Transcribe exactly the lines from the first line of the records through the line containing "Rendered at 1500 by 1125 pixels.", and leave out every picture.

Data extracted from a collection

◆ ◆ ◆

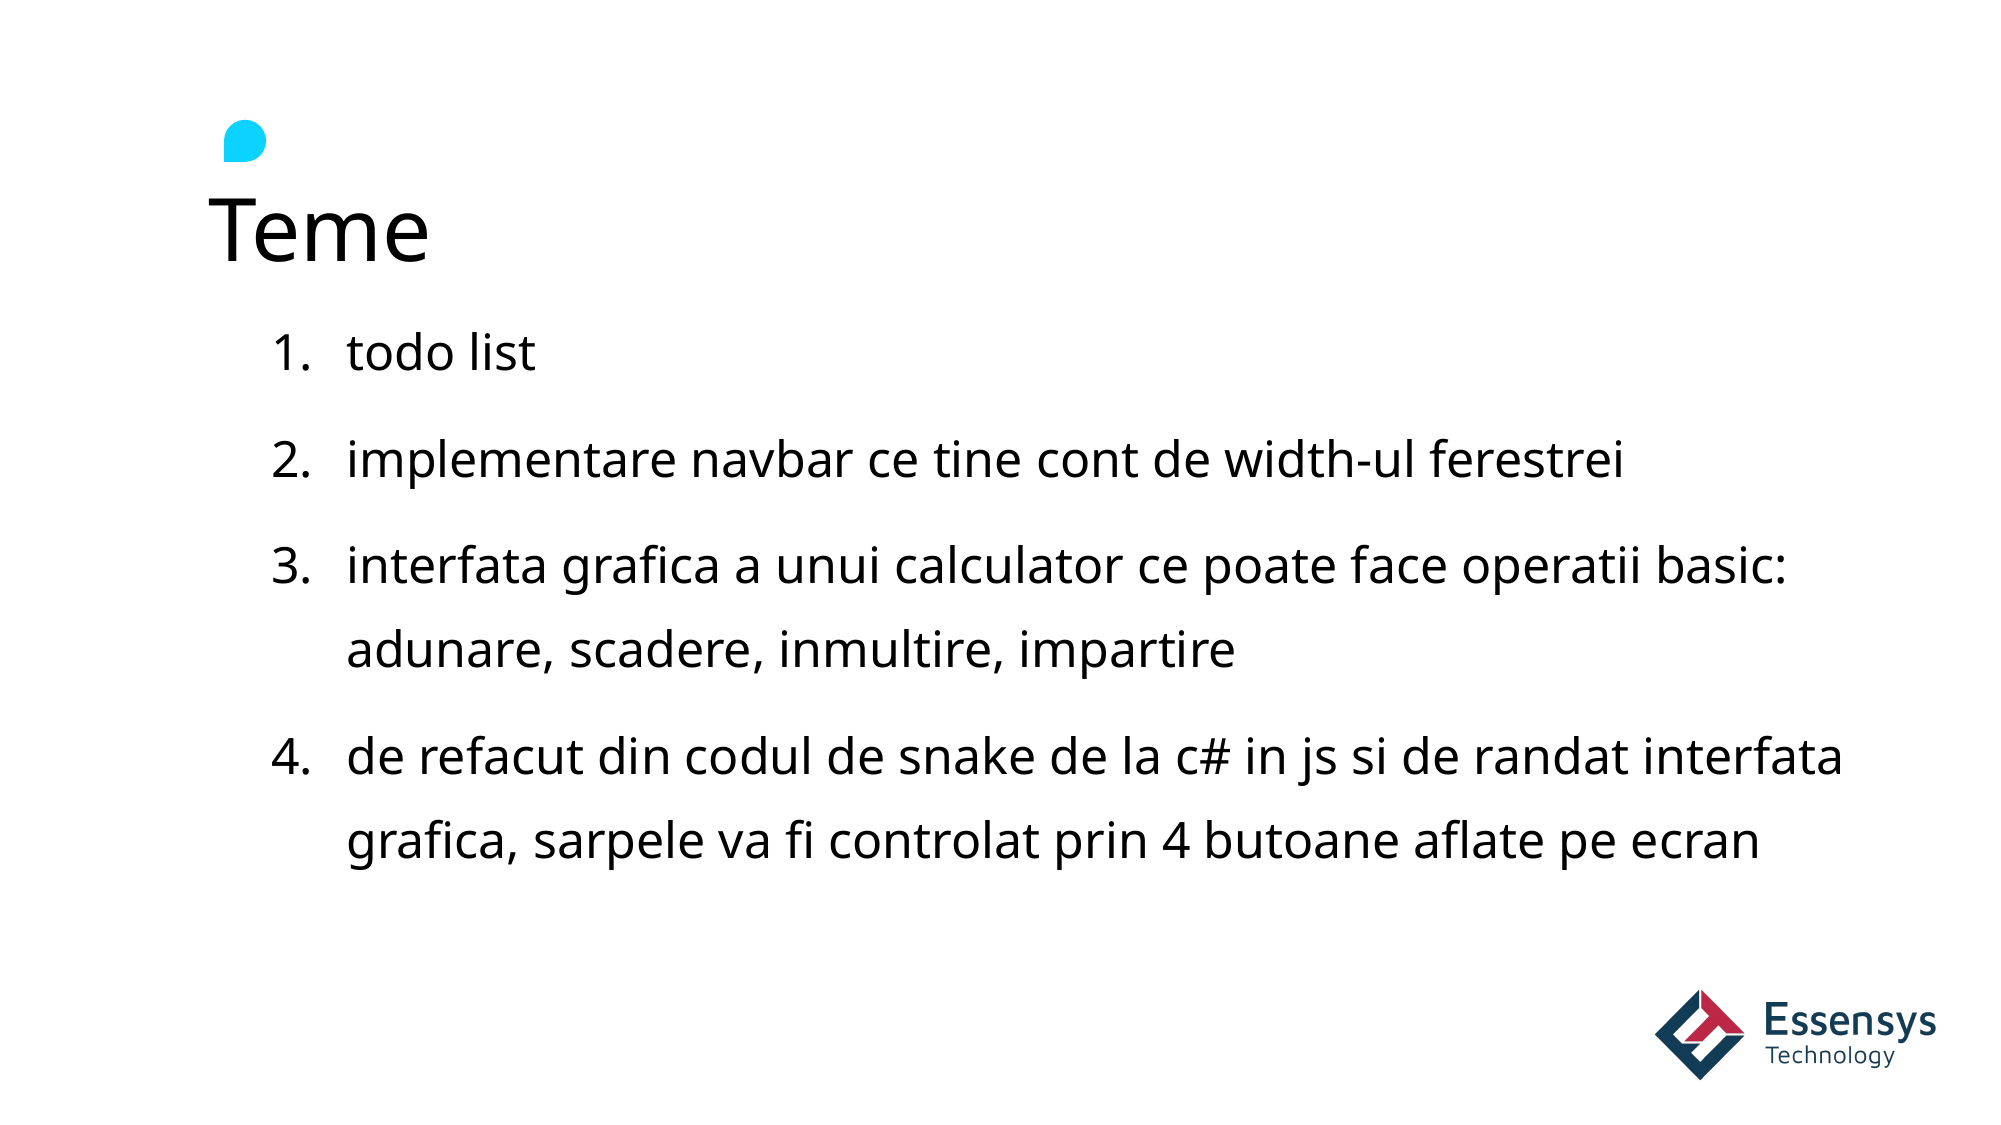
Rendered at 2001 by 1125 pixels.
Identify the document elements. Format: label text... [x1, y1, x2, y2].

list todo list implementare navbar ce tine cont de width-ul ferestrei interfata grafica a unui calculator ce poate face operatii basic: adunare, scadere, inmultire, impartire de refacut din codul de snake de la c# in js si de randat interfata grafica, sarpele va fi controlat prin 4 butoane aflate pe ecran [181, 288, 1884, 963]
picture [1649, 984, 1941, 1086]
title Teme [193, 178, 1863, 288]
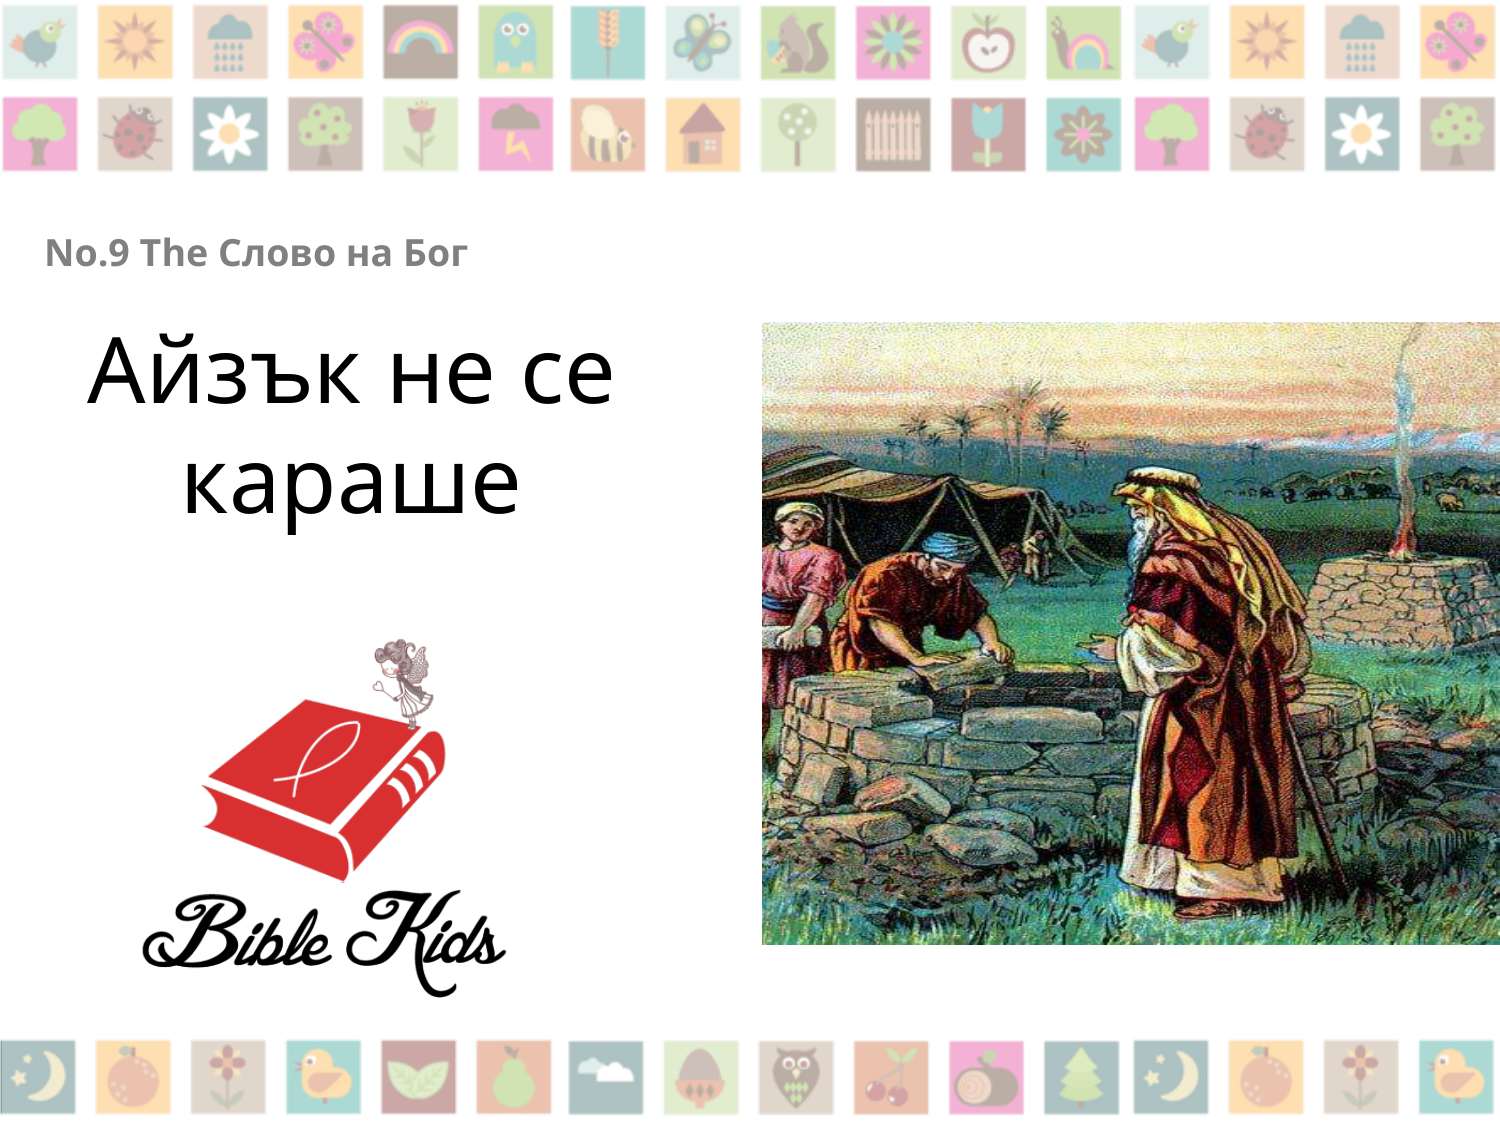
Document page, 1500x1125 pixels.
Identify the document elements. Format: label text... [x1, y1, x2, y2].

picture [762, 321, 1500, 945]
text_box Айзък не се караше [29, 304, 675, 540]
text_box No.9 The Слово на Бог [29, 221, 502, 282]
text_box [0, 3, 1500, 181]
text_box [0, 1028, 1500, 1118]
picture [117, 600, 544, 1027]
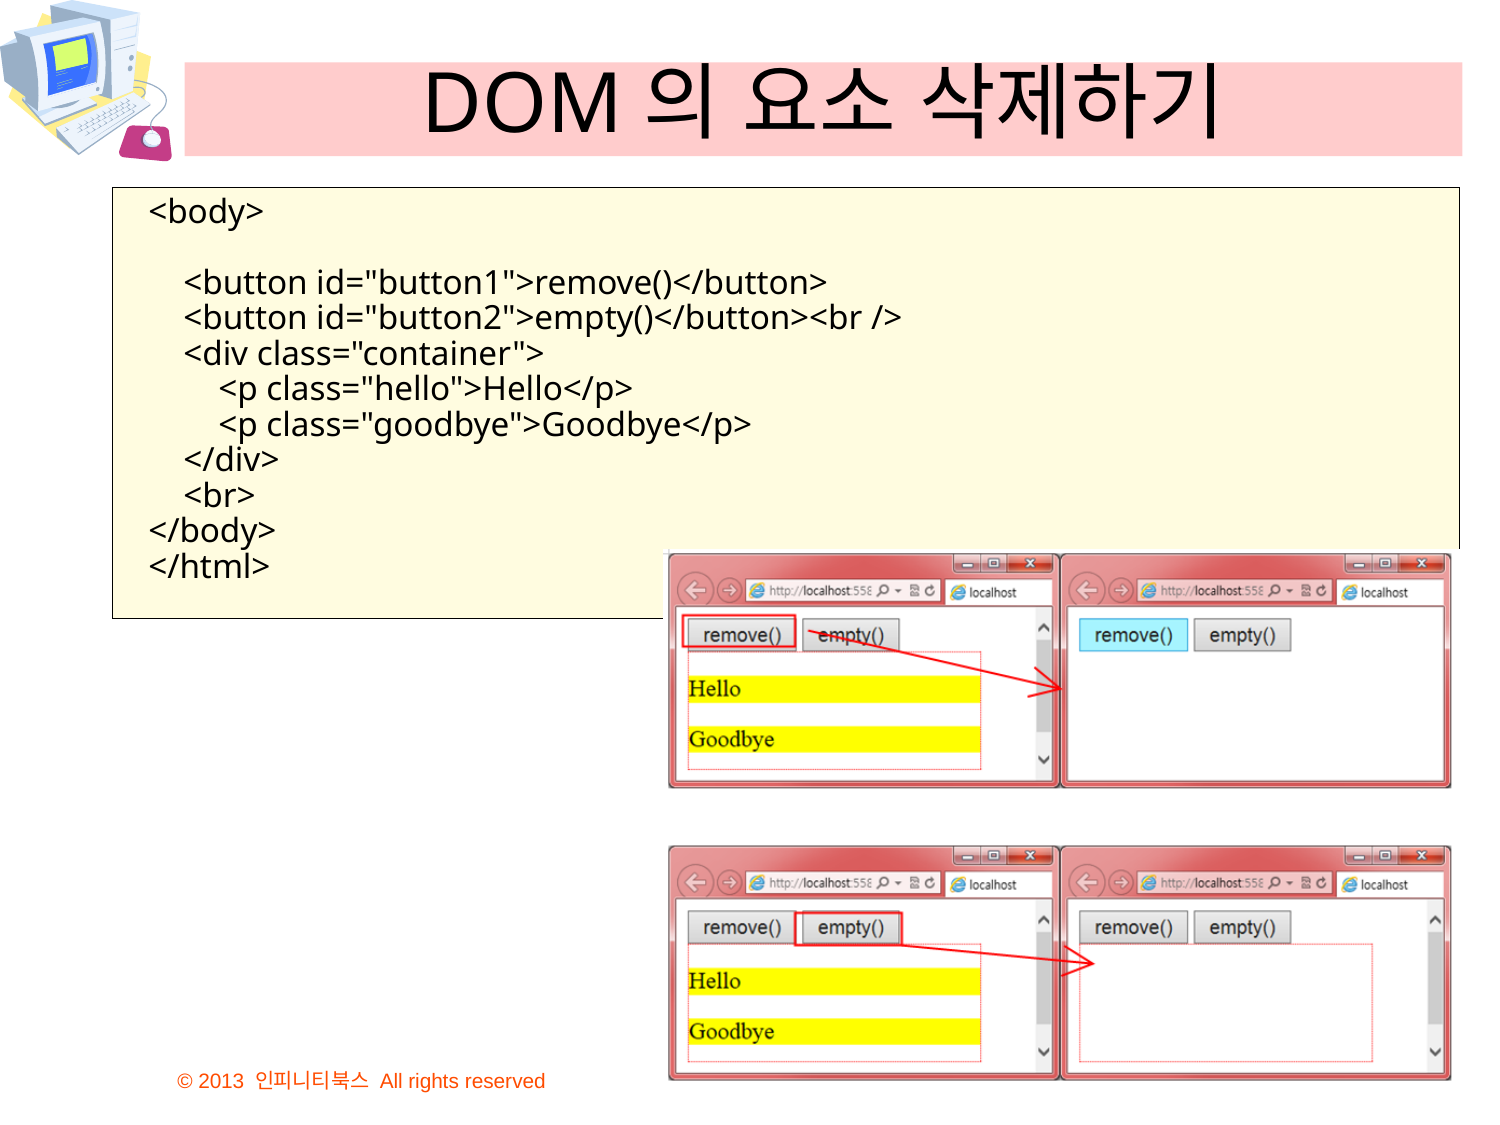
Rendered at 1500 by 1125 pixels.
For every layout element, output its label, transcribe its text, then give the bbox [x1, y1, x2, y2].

title DOM의 요소 삭제하기 [184, 62, 1463, 157]
picture [663, 549, 1460, 1087]
text_box <body> <button id="button1">remove()</button> <button id="button2">empty()</button><br /> <div class="container"> <p class="hello">Hello</p> <p class="goodbye">Goodbye</p> </div> <br> </body> </html> [112, 187, 1460, 619]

◆ ◆ ◆

**WRITTEN ANSWER:**
Rendered at 2001 by 1125 pixels.
Identify the document elements. Format: label text... [x1, y1, x2, y2].

list todo list implementare navbar ce tine cont de width-ul ferestrei interfata grafica a unui calculator ce poate face operatii basic: adunare, scadere, inmultire, impartire de refacut din codul de snake de la c# in js si de randat interfata grafica, sarpele va fi controlat prin 4 butoane aflate pe ecran [181, 288, 1884, 963]
picture [1649, 984, 1941, 1086]
title Teme [193, 178, 1863, 288]
Document page, 1500x1125 pixels.
Identify the document elements. Format: label text... [x1, y1, x2, y2].

picture [762, 321, 1500, 945]
text_box Айзък не се караше [29, 304, 675, 540]
text_box No.9 The Слово на Бог [29, 221, 502, 282]
text_box [0, 3, 1500, 181]
text_box [0, 1028, 1500, 1118]
picture [117, 600, 544, 1027]
Rendered at 1500 by 1125 pixels.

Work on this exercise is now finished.